Friday, 6 February 2009

Qu'est-ce que c'est l'amour? (apud JL Godard)

About ants

http://www.nybooks.com/articles/22356

Madoff case: the consequences

An extensive analysis from the last issue of Commentary.

Postcards

These days, we do not send too many postcards. We have the e-mails or the phone multimedia options. Our messages could reach the destination instantly. Our pictures might have a more personal touch, because made by ourselves, sharing with the others our personal view of the world. But we are rarely making any such efforts, because we don't have an educated eye to look around us.
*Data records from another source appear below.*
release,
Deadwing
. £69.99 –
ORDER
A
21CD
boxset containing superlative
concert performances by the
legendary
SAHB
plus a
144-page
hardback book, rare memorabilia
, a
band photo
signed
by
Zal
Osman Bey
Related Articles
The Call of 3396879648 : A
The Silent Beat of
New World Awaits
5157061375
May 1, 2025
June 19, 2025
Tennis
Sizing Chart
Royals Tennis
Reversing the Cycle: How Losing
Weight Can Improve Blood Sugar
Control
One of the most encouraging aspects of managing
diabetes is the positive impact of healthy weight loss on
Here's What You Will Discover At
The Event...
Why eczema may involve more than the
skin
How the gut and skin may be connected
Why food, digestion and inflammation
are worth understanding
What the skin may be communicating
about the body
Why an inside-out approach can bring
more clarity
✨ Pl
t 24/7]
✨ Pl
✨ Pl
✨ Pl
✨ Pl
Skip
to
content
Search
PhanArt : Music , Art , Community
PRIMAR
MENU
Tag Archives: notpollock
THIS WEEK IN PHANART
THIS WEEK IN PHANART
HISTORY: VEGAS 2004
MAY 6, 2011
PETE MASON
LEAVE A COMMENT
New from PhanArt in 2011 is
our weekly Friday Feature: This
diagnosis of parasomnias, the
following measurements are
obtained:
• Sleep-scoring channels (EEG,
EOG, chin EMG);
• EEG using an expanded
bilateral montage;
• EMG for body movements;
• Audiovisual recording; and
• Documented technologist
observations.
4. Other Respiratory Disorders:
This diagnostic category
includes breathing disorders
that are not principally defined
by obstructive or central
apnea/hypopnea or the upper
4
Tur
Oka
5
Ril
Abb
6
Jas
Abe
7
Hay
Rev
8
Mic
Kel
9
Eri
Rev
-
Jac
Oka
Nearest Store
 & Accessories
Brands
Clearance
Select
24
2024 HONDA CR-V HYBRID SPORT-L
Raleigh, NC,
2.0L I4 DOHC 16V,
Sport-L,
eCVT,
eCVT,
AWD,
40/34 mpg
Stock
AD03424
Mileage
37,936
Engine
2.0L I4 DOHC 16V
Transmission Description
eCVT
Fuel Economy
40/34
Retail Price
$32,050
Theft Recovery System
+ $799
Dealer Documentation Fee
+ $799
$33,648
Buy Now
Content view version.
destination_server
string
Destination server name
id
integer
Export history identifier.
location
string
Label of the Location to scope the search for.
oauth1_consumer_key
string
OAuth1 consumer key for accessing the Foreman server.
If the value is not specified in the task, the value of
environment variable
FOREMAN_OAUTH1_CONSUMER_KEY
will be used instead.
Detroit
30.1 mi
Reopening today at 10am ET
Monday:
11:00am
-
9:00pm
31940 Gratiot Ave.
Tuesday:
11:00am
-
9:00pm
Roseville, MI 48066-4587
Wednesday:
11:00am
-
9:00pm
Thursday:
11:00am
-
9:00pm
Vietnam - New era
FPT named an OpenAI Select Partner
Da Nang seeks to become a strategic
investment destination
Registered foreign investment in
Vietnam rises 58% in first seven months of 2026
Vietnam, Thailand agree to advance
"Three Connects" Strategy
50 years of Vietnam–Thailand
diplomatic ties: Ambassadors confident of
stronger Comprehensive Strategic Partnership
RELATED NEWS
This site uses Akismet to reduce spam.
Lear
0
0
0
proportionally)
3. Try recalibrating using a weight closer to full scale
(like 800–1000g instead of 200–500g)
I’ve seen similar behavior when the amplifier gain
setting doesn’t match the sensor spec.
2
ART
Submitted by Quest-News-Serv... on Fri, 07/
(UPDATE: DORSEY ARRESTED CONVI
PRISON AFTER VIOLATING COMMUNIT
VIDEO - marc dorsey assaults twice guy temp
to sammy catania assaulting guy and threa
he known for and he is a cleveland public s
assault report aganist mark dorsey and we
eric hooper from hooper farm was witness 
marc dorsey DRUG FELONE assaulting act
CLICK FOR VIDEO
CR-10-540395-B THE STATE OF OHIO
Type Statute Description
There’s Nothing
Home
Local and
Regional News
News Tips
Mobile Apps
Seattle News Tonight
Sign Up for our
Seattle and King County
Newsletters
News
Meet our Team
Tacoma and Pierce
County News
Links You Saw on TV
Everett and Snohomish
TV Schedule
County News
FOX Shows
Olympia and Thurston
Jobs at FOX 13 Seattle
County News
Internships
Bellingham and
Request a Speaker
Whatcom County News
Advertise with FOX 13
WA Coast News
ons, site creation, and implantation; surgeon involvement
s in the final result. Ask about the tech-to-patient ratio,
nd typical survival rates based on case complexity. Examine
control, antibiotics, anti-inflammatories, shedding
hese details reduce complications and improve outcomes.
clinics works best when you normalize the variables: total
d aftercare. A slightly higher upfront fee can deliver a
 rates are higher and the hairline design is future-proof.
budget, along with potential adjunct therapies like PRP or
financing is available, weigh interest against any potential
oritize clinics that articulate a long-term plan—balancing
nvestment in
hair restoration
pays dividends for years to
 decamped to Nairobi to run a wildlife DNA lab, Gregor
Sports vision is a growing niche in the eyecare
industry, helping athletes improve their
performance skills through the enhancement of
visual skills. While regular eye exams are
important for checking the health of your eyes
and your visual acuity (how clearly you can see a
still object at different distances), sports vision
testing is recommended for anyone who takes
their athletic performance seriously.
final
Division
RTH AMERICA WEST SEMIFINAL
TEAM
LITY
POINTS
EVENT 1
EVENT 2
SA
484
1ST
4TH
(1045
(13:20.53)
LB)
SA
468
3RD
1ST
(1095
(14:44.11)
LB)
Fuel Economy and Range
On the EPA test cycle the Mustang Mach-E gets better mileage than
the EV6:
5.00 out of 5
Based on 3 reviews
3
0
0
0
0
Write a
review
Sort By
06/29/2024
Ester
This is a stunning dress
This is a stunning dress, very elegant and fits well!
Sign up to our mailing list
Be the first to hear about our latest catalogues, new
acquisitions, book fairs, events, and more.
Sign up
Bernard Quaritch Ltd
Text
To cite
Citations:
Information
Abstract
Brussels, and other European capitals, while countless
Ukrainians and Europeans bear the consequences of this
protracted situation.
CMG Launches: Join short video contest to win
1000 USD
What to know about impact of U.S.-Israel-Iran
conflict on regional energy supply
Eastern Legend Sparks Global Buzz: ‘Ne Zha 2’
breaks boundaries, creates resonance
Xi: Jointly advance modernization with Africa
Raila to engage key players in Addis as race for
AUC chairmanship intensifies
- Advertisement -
Plus, we have thousand of (ideas less) ready-made hallmarks or postcards with stereotypical texts. We send it (instantly) sharing in fact our absence.

As for the old times postcards, they are displayed now in museums as this Walker Evans' exhibition at the Metropolitan Museum of Arts. What about an exhibition of electronic postcards in a virtual museum ?

Sunday, 1 February 2009

The answer is: No

Randomly surfing to other blogs the last week, including atheist ones, I've found various levels of philosophical interrogations regarding the proofs you, as an atheist, you'll need, in order to believe in a god. Because I'm always in a hurry, I will not think too much in terms of philosophy. For me, the world around without any religious explanation is so amazingly complex and interesting and offering an infinite challenge for thinking that all this religious explanation is simply outrageous for the intelligence. And I don't waste my time thinking what if a god will make my dog talk, or whatever else "mystery".